Problem to work on: Reproduce the following lines word for word, in the same order, without changing a single character.

Rows:
▶

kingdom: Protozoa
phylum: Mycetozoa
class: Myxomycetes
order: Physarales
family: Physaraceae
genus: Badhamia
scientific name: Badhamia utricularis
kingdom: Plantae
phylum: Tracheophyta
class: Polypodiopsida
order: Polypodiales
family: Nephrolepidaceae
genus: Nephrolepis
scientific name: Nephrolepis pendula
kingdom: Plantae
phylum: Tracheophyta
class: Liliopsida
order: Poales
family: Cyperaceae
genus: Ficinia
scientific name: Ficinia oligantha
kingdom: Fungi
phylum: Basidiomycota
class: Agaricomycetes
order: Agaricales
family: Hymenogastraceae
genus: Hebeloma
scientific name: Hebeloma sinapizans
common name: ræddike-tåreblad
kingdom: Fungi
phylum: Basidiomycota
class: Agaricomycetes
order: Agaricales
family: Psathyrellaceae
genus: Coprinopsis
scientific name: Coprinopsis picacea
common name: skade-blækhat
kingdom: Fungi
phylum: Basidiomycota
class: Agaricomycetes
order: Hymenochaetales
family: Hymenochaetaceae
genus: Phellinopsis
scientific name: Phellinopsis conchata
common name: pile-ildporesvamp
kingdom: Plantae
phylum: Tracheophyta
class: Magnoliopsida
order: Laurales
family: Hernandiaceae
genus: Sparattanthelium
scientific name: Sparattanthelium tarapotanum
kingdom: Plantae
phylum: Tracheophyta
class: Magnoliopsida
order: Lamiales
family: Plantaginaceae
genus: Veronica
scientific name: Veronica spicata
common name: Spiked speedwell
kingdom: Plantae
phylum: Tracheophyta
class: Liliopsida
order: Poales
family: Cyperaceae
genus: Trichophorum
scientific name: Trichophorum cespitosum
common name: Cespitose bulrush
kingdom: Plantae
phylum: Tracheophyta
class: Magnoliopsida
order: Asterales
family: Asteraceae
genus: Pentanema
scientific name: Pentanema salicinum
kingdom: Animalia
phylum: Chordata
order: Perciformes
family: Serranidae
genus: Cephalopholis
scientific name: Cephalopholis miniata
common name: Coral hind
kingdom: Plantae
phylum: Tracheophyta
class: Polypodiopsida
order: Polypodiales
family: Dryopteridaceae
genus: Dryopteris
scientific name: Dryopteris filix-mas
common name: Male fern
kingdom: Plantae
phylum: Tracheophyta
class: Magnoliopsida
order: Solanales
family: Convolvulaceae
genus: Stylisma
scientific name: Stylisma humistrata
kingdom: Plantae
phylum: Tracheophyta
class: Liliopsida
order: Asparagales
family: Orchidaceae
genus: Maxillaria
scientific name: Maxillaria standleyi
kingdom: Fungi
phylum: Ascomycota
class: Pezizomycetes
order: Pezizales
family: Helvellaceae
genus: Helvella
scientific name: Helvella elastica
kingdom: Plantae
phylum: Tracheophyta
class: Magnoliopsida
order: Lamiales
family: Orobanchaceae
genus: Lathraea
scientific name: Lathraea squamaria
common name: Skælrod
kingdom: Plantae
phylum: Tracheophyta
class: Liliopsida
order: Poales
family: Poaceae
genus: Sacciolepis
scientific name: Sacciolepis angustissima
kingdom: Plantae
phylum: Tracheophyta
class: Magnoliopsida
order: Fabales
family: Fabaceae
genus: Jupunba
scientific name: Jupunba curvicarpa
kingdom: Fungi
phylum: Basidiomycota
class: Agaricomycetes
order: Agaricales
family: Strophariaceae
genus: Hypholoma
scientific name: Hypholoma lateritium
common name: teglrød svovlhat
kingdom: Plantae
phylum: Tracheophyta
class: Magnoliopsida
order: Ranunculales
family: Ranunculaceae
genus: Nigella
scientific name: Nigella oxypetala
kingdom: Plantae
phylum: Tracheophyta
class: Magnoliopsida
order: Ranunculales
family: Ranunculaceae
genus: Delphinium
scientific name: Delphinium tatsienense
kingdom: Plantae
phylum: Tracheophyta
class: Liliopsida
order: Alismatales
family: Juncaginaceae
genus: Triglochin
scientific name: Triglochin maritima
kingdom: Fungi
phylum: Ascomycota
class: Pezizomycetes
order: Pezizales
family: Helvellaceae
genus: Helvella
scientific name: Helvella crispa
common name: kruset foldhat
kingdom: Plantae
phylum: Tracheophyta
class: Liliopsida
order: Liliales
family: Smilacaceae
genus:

◀

Full response:
kingdom: Protozoa
phylum: Mycetozoa
class: Myxomycetes
order: Physarales
family: Physaraceae
genus: Badhamia
scientific name: Badhamia utricularis
kingdom: Plantae
phylum: Tracheophyta
class: Polypodiopsida
order: Polypodiales
family: Nephrolepidaceae
genus: Nephrolepis
scientific name: Nephrolepis pendula
kingdom: Plantae
phylum: Tracheophyta
class: Liliopsida
order: Poales
family: Cyperaceae
genus: Ficinia
scientific name: Ficinia oligantha
kingdom: Fungi
phylum: Basidiomycota
class: Agaricomycetes
order: Agaricales
family: Hymenogastraceae
genus: Hebeloma
scientific name: Hebeloma sinapizans
common name: ræddike-tåreblad
kingdom: Fungi
phylum: Basidiomycota
class: Agaricomycetes
order: Agaricales
family: Psathyrellaceae
genus: Coprinopsis
scientific name: Coprinopsis picacea
common name: skade-blækhat
kingdom: Fungi
phylum: Basidiomycota
class: Agaricomycetes
order: Hymenochaetales
family: Hymenochaetaceae
genus: Phellinopsis
scientific name: Phellinopsis conchata
common name: pile-ildporesvamp
kingdom: Plantae
phylum: Tracheophyta
class: Magnoliopsida
order: Laurales
family: Hernandiaceae
genus: Sparattanthelium
scientific name: Sparattanthelium tarapotanum
kingdom: Plantae
phylum: Tracheophyta
class: Magnoliopsida
order: Lamiales
family: Plantaginaceae
genus: Veronica
scientific name: Veronica spicata
common name: Spiked speedwell
kingdom: Plantae
phylum: Tracheophyta
class: Liliopsida
order: Poales
family: Cyperaceae
genus: Trichophorum
scientific name: Trichophorum cespitosum
common name: Cespitose bulrush
kingdom: Plantae
phylum: Tracheophyta
class: Magnoliopsida
order: Asterales
family: Asteraceae
genus: Pentanema
scientific name: Pentanema salicinum
kingdom: Animalia
phylum: Chordata
order: Perciformes
family: Serranidae
genus: Cephalopholis
scientific name: Cephalopholis miniata
common name: Coral hind
kingdom: Plantae
phylum: Tracheophyta
class: Polypodiopsida
order: Polypodiales
family: Dryopteridaceae
genus: Dryopteris
scientific name: Dryopteris filix-mas
common name: Male fern
kingdom: Plantae
phylum: Tracheophyta
class: Magnoliopsida
order: Solanales
family: Convolvulaceae
genus: Stylisma
scientific name: Stylisma humistrata
kingdom: Plantae
phylum: Tracheophyta
class: Liliopsida
order: Asparagales
family: Orchidaceae
genus: Maxillaria
scientific name: Maxillaria standleyi
kingdom: Fungi
phylum: Ascomycota
class: Pezizomycetes
order: Pezizales
family: Helvellaceae
genus: Helvella
scientific name: Helvella elastica
kingdom: Plantae
phylum: Tracheophyta
class: Magnoliopsida
order: Lamiales
family: Orobanchaceae
genus: Lathraea
scientific name: Lathraea squamaria
common name: Skælrod
kingdom: Plantae
phylum: Tracheophyta
class: Liliopsida
order: Poales
family: Poaceae
genus: Sacciolepis
scientific name: Sacciolepis angustissima
kingdom: Plantae
phylum: Tracheophyta
class: Magnoliopsida
order: Fabales
family: Fabaceae
genus: Jupunba
scientific name: Jupunba curvicarpa
kingdom: Fungi
phylum: Basidiomycota
class: Agaricomycetes
order: Agaricales
family: Strophariaceae
genus: Hypholoma
scientific name: Hypholoma lateritium
common name: teglrød svovlhat
kingdom: Plantae
phylum: Tracheophyta
class: Magnoliopsida
order: Ranunculales
family: Ranunculaceae
genus: Nigella
scientific name: Nigella oxypetala
kingdom: Plantae
phylum: Tracheophyta
class: Magnoliopsida
order: Ranunculales
family: Ranunculaceae
genus: Delphinium
scientific name: Delphinium tatsienense
kingdom: Plantae
phylum: Tracheophyta
class: Liliopsida
order: Alismatales
family: Juncaginaceae
genus: Triglochin
scientific name: Triglochin maritima
kingdom: Fungi
phylum: Ascomycota
class: Pezizomycetes
order: Pezizales
family: Helvellaceae
genus: Helvella
scientific name: Helvella crispa
common name: kruset foldhat
kingdom: Plantae
phylum: Tracheophyta
class: Liliopsida
order: Liliales
family: Smilacaceae
genus:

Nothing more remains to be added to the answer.